## Images accompanied by source code
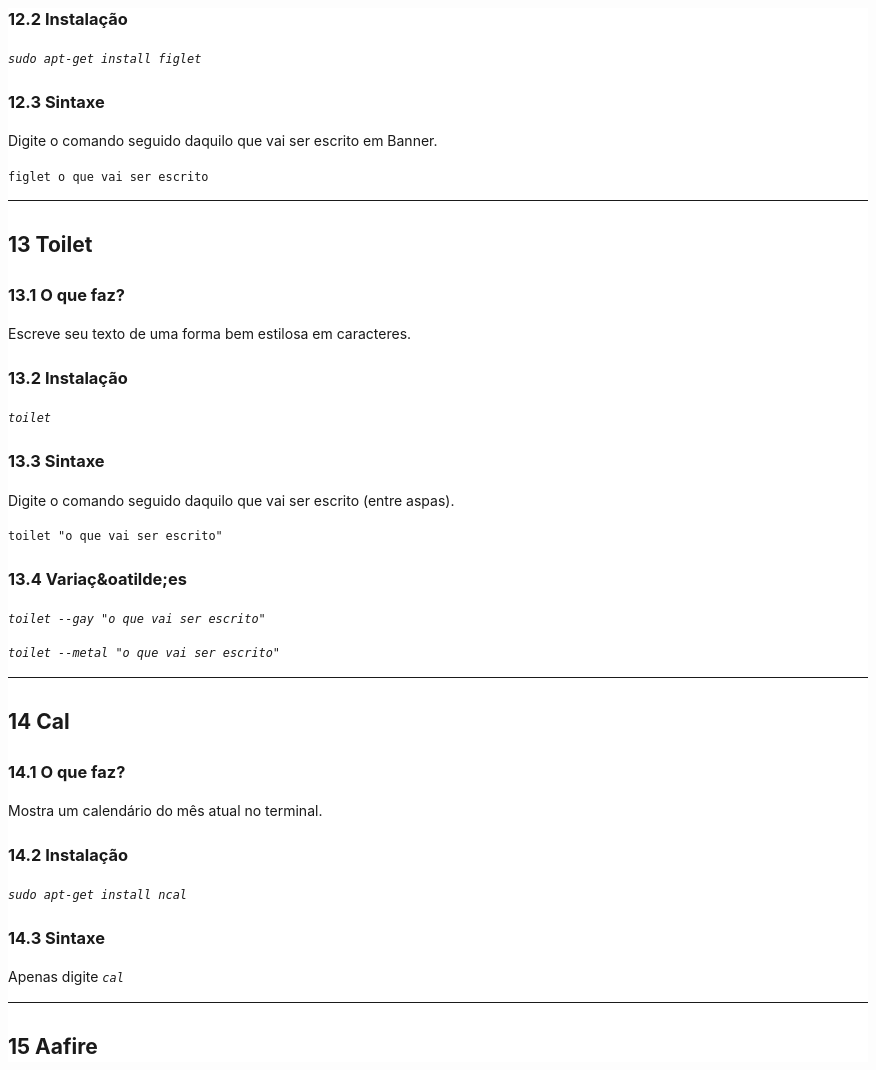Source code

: ### 12.2 Instalação

*`sudo apt-get install figlet`*

### 12.3 Sintaxe

Digite o comando seguido daquilo que vai ser escrito em Banner.

`figlet o que vai ser escrito`

----------------------------------------------------------------

## 13 Toilet

### 13.1 O que faz?

Escreve seu texto de uma forma bem estilosa em caracteres.

### 13.2 Instalação

*`toilet`*

### 13.3 Sintaxe

Digite o comando seguido daquilo que vai ser escrito (entre aspas).

`toilet "o que vai ser escrito"`

### 13.4 Varia&ccedil;&oatilde;es

*`toilet --gay "o que vai ser escrito"`*

*`toilet --metal "o que vai ser escrito"`*

----------------------------------------------------------------

## 14 Cal

### 14.1 O que faz?

Mostra um calendário do mês atual no terminal.

### 14.2 Instalação

*`sudo apt-get install ncal`*

### 14.3 Sintaxe

Apenas digite *`cal`*

----------------------------------------------------------------

## 15 Aafire
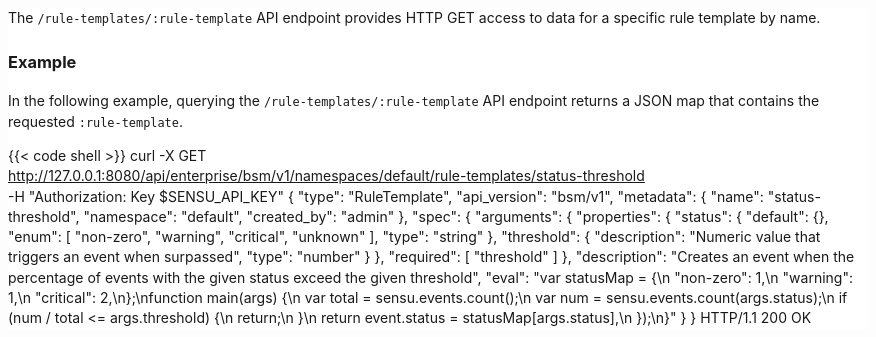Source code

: The `/rule-templates/:rule-template` API endpoint provides HTTP GET access to data for a specific rule template by name.

### Example

In the following example, querying the `/rule-templates/:rule-template` API endpoint returns a JSON map that contains the requested `:rule-template`.

{{< code shell >}}
curl -X GET \
http://127.0.0.1:8080/api/enterprise/bsm/v1/namespaces/default/rule-templates/status-threshold \
-H "Authorization: Key $SENSU_API_KEY"
{
  "type": "RuleTemplate",
  "api_version": "bsm/v1",
  "metadata": {
    "name": "status-threshold",
    "namespace": "default",
    "created_by": "admin"
  },
  "spec": {
    "arguments": {
      "properties": {
        "status": {
          "default": {},
          "enum": [
            "non-zero",
            "warning",
            "critical",
            "unknown"
          ],
          "type": "string"
        },
        "threshold": {
          "description": "Numeric value that triggers an event when surpassed",
          "type": "number"
        }
      },
      "required": [
        "threshold"
      ]
    },
    "description": "Creates an event when the percentage of events with the given status exceed the given threshold",
    "eval": "var statusMap = {\n  \"non-zero\": 1,\n  \"warning\": 1,\n  \"critical\": 2,\n};\nfunction main(args) {\n  var total = sensu.events.count();\n  var num = sensu.events.count(args.status);\n  if (num / total <= args.threshold) {\n    return;\n  }\n  return event.status = statusMap[args.status],\n  });\n}"
  }
}
HTTP/1.1 200 OK
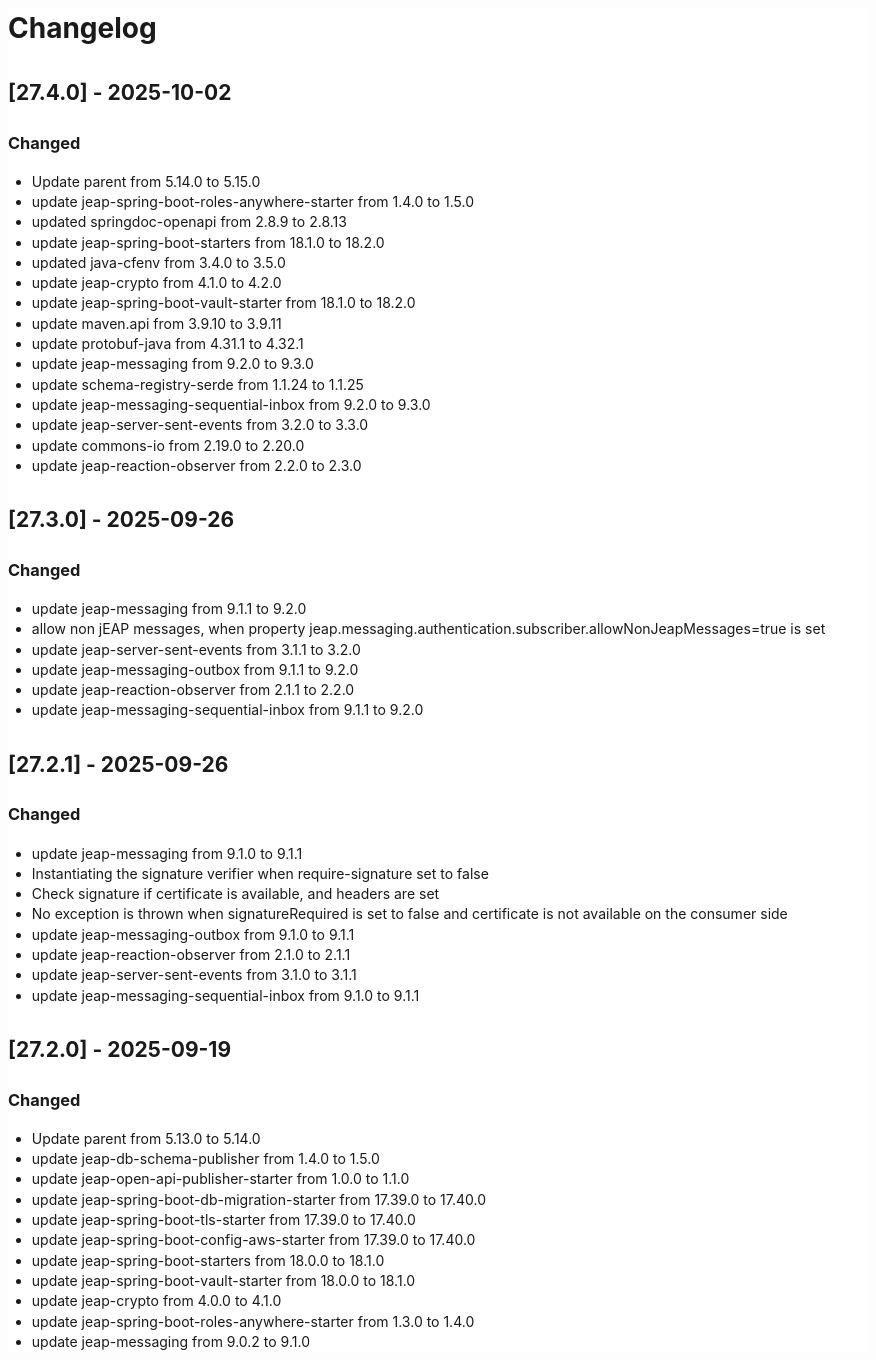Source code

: # Changelog

## [27.4.0] - 2025-10-02

### Changed
- Update parent from 5.14.0 to 5.15.0
- update jeap-spring-boot-roles-anywhere-starter from 1.4.0 to 1.5.0
- updated springdoc-openapi from 2.8.9 to 2.8.13
- update jeap-spring-boot-starters from 18.1.0 to 18.2.0
- updated java-cfenv from 3.4.0 to 3.5.0
- update jeap-crypto from 4.1.0 to 4.2.0
- update jeap-spring-boot-vault-starter from 18.1.0 to 18.2.0
- update maven.api from 3.9.10 to 3.9.11
- update protobuf-java from 4.31.1 to 4.32.1
- update jeap-messaging from 9.2.0 to 9.3.0
- update schema-registry-serde from 1.1.24 to 1.1.25
- update jeap-messaging-sequential-inbox from 9.2.0 to 9.3.0
- update jeap-server-sent-events from 3.2.0 to 3.3.0
- update commons-io from 2.19.0 to 2.20.0
- update jeap-reaction-observer from 2.2.0 to 2.3.0

## [27.3.0] - 2025-09-26
### Changed
- update jeap-messaging from 9.1.1 to 9.2.0
- allow non jEAP messages, when property jeap.messaging.authentication.subscriber.allowNonJeapMessages=true is set
- update jeap-server-sent-events from 3.1.1 to 3.2.0
- update jeap-messaging-outbox from 9.1.1 to 9.2.0
- update jeap-reaction-observer from 2.1.1 to 2.2.0
- update jeap-messaging-sequential-inbox from 9.1.1 to 9.2.0

## [27.2.1] - 2025-09-26
### Changed
- update jeap-messaging from 9.1.0 to 9.1.1
- Instantiating the signature verifier when require-signature set to false
- Check signature if certificate is available, and headers are set
- No exception is thrown when signatureRequired is set to false and certificate is not available on the consumer side
- update jeap-messaging-outbox from 9.1.0 to 9.1.1
- update jeap-reaction-observer from 2.1.0 to 2.1.1
- update jeap-server-sent-events from 3.1.0 to 3.1.1
- update jeap-messaging-sequential-inbox from 9.1.0 to 9.1.1

## [27.2.0] - 2025-09-19

### Changed
- Update parent from 5.13.0 to 5.14.0
- update jeap-db-schema-publisher from 1.4.0 to 1.5.0
- update jeap-open-api-publisher-starter from 1.0.0 to 1.1.0
- update jeap-spring-boot-db-migration-starter from 17.39.0 to 17.40.0
- update jeap-spring-boot-tls-starter from 17.39.0 to 17.40.0
- update jeap-spring-boot-config-aws-starter from 17.39.0 to 17.40.0
- update jeap-spring-boot-starters from 18.0.0 to 18.1.0
- update jeap-spring-boot-vault-starter from 18.0.0 to 18.1.0
- update jeap-crypto from 4.0.0 to 4.1.0
- update jeap-spring-boot-roles-anywhere-starter from 1.3.0 to 1.4.0
- update jeap-messaging from 9.0.2 to 9.1.0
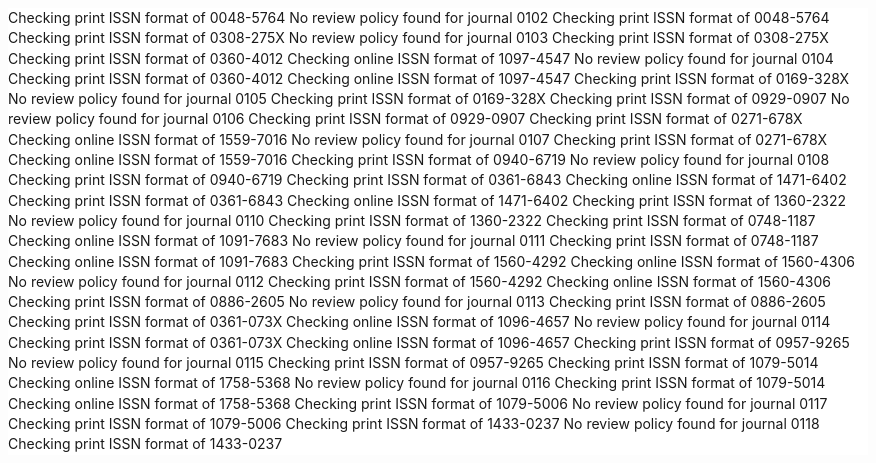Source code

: Checking print ISSN format of 0048-5764
No review policy found for journal 0102
Checking print ISSN format of 0048-5764
Checking print ISSN format of 0308-275X
No review policy found for journal 0103
Checking print ISSN format of 0308-275X
Checking print ISSN format of 0360-4012
Checking online ISSN format of 1097-4547
No review policy found for journal 0104
Checking print ISSN format of 0360-4012
Checking online ISSN format of 1097-4547
Checking print ISSN format of 0169-328X
No review policy found for journal 0105
Checking print ISSN format of 0169-328X
Checking print ISSN format of 0929-0907
No review policy found for journal 0106
Checking print ISSN format of 0929-0907
Checking print ISSN format of 0271-678X
Checking online ISSN format of 1559-7016
No review policy found for journal 0107
Checking print ISSN format of 0271-678X
Checking online ISSN format of 1559-7016
Checking print ISSN format of 0940-6719
No review policy found for journal 0108
Checking print ISSN format of 0940-6719
Checking print ISSN format of 0361-6843
Checking online ISSN format of 1471-6402
Checking print ISSN format of 0361-6843
Checking online ISSN format of 1471-6402
Checking print ISSN format of 1360-2322
No review policy found for journal 0110
Checking print ISSN format of 1360-2322
Checking print ISSN format of 0748-1187
Checking online ISSN format of 1091-7683
No review policy found for journal 0111
Checking print ISSN format of 0748-1187
Checking online ISSN format of 1091-7683
Checking print ISSN format of 1560-4292
Checking online ISSN format of 1560-4306
No review policy found for journal 0112
Checking print ISSN format of 1560-4292
Checking online ISSN format of 1560-4306
Checking print ISSN format of 0886-2605
No review policy found for journal 0113
Checking print ISSN format of 0886-2605
Checking print ISSN format of 0361-073X
Checking online ISSN format of 1096-4657
No review policy found for journal 0114
Checking print ISSN format of 0361-073X
Checking online ISSN format of 1096-4657
Checking print ISSN format of 0957-9265
No review policy found for journal 0115
Checking print ISSN format of 0957-9265
Checking print ISSN format of 1079-5014
Checking online ISSN format of 1758-5368
No review policy found for journal 0116
Checking print ISSN format of 1079-5014
Checking online ISSN format of 1758-5368
Checking print ISSN format of 1079-5006
No review policy found for journal 0117
Checking print ISSN format of 1079-5006
Checking print ISSN format of 1433-0237
No review policy found for journal 0118
Checking print ISSN format of 1433-0237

## JOB ITEM
Output as a JSON list of strings every line of the records from the start of the records through the line containing "In the following", one string per line, omitting blank lines and leaving out the pictures.

## EXERCISE RESPONSE
[
  "Source code",
  ": ### 12.2 Instalação",
  "*`sudo apt-get install figlet`*",
  "### 12.3 Sintaxe",
  "Digite o comando seguido daquilo que vai ser escrito em Banner.",
  "`figlet o que vai ser escrito`",
  "----------------------------------------------------------------",
  "## 13 Toilet",
  "### 13.1 O que faz?",
  "Escreve seu texto de uma forma bem estilosa em caracteres.",
  "### 13.2 Instalação",
  "*`toilet`*",
  "### 13.3 Sintaxe",
  "Digite o comando seguido daquilo que vai ser escrito (entre aspas).",
  "`toilet \"o que vai ser escrito\"`",
  "### 13.4 Varia&ccedil;&oatilde;es",
  "*`toilet --gay \"o que vai ser escrito\"`*",
  "*`toilet --metal \"o que vai ser escrito\"`*",
  "----------------------------------------------------------------",
  "## 14 Cal",
  "### 14.1 O que faz?",
  "Mostra um calendário do mês atual no terminal.",
  "### 14.2 Instalação",
  "*`sudo apt-get install ncal`*",
  "### 14.3 Sintaxe",
  "Apenas digite *`cal`*",
  "----------------------------------------------------------------",
  "## 15 Aafire",
  "Source code",
  ": The `/rule-templates/:rule-template` API endpoint provides HTTP GET access to data for a specific rule template by name.",
  "### Example",
  "In the following example, querying the `/rule-templates/:rule-template` API endpoint returns a JSON map that contains the requested `:rule-template`."
]